Hong Kong Movie Database (HKMDB)
- Website type: Online movie database
- Available in: English, Chinese
- Website: www.hkmdb.com
- Commercial: No
- Launched: November 1, 1995; 30 years ago
- Current status: Active

= Hong Kong Movie Database =

Hong Kong online movie database

The Hong Kong Movie Database (HKMDB) is a bilingual (English and Chinese) website started in 1995 by Ryan Law. It provides a repository for information about movies originating from Hong Kong and the people who created them.

The database was initially populated with data on over 6000 films, and reviews from the defunct database hosted at egret0.stanford.edu. In subsequent years it has expanded to contain information on more than 20,000 films and nearly 100,000 people, and includes films mainly from Taiwan and China. Additionally, Chinese-language Malaysian and Singaporean movies and few films from other countries (mainly from Hollywood) co-produced by Hong Kong, Chinese and Taiwanese film companies are also included in the database.

==Overview==
HKMDB contains information about films, people, and companies associated with Hong Kong cinema. This includes detailed film credits for cast and crew members as well as image and portrait galleries. The site also includes user-submitted film reviews.

The database is bilingual, so movies, people and companies are required to have both Chinese and English information. Additional information about individual films such as production companies, release dates, and languages spoken is included where known. Information about cast and crew members may include gender, birth dates and brief biographies. In all cases, names of people, films and companies are in Chinese, Romanized Chinese, and English.

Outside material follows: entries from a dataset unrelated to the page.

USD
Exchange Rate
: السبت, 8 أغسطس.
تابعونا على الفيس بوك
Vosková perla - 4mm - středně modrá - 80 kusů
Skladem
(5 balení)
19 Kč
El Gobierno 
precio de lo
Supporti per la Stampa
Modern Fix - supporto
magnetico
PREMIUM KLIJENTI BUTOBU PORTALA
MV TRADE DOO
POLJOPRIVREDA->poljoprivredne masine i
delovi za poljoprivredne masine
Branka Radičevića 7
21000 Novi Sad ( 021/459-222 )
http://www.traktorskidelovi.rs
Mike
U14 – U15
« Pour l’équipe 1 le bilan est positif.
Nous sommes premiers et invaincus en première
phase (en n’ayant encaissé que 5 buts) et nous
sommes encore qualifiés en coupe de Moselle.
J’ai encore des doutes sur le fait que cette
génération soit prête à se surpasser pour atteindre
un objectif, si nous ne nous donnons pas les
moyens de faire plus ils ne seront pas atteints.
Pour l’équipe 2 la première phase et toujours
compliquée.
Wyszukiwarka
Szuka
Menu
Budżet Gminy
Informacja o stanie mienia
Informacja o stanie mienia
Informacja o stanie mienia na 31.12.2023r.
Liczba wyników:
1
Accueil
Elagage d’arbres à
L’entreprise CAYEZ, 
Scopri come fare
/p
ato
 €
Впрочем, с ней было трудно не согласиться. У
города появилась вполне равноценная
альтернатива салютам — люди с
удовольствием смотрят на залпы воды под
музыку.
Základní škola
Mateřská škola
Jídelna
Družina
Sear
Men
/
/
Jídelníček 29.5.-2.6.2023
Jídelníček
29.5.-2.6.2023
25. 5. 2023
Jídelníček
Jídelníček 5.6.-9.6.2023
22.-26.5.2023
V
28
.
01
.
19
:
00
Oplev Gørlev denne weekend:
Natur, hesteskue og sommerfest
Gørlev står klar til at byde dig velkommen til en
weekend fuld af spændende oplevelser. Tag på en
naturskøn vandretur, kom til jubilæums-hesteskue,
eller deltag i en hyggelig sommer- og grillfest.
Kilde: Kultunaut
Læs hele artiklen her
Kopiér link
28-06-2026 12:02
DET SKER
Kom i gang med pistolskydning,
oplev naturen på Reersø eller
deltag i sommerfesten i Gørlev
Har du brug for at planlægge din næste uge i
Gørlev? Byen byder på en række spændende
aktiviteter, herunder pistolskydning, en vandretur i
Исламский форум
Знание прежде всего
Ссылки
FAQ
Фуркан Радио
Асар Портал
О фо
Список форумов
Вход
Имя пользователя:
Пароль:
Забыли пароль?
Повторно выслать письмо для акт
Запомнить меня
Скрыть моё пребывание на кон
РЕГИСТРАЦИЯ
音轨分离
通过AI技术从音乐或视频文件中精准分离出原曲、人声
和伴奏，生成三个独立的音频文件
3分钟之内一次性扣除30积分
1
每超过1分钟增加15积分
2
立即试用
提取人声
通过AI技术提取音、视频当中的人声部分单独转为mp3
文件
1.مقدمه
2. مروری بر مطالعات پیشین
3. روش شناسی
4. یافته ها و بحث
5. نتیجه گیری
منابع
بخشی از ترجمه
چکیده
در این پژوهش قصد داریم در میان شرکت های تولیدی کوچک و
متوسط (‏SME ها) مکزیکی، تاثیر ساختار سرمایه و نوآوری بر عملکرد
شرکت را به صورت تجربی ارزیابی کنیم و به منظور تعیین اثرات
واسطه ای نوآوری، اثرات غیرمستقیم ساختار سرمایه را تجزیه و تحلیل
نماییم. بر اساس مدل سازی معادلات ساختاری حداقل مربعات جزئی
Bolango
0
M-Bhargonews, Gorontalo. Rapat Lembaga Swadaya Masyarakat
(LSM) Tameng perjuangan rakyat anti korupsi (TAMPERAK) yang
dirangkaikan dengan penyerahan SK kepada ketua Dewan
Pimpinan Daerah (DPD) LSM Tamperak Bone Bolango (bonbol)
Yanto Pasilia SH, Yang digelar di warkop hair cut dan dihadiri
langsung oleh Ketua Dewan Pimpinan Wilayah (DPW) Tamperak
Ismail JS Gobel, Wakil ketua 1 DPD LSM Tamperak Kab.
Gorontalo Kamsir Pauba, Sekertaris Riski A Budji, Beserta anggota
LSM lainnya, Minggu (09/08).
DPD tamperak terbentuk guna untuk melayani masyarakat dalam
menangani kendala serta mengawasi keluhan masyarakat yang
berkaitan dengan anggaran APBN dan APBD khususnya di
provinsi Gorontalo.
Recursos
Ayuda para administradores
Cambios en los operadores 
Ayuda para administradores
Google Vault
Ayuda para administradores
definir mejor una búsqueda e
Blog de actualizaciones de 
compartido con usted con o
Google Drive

There are more than 340,000 images in the database. Images can be associated with movies, companies, or people. The images serve primarily as an aid in identification.

Database information can only be modified by an HKMDB editor.

The core of the HKMDB editorial team consists primarily of the "Eight Immortals of HKMDB" - content editors, all of whom have been working on updating and maintaining the site's information for nearly 20 years. The HKMDB editorial team has also included many others and the site encourages interested persons to join the editorial team.

Starting in 2014, the HKMDB became a completely non-remunerative site. It is open and free from ads.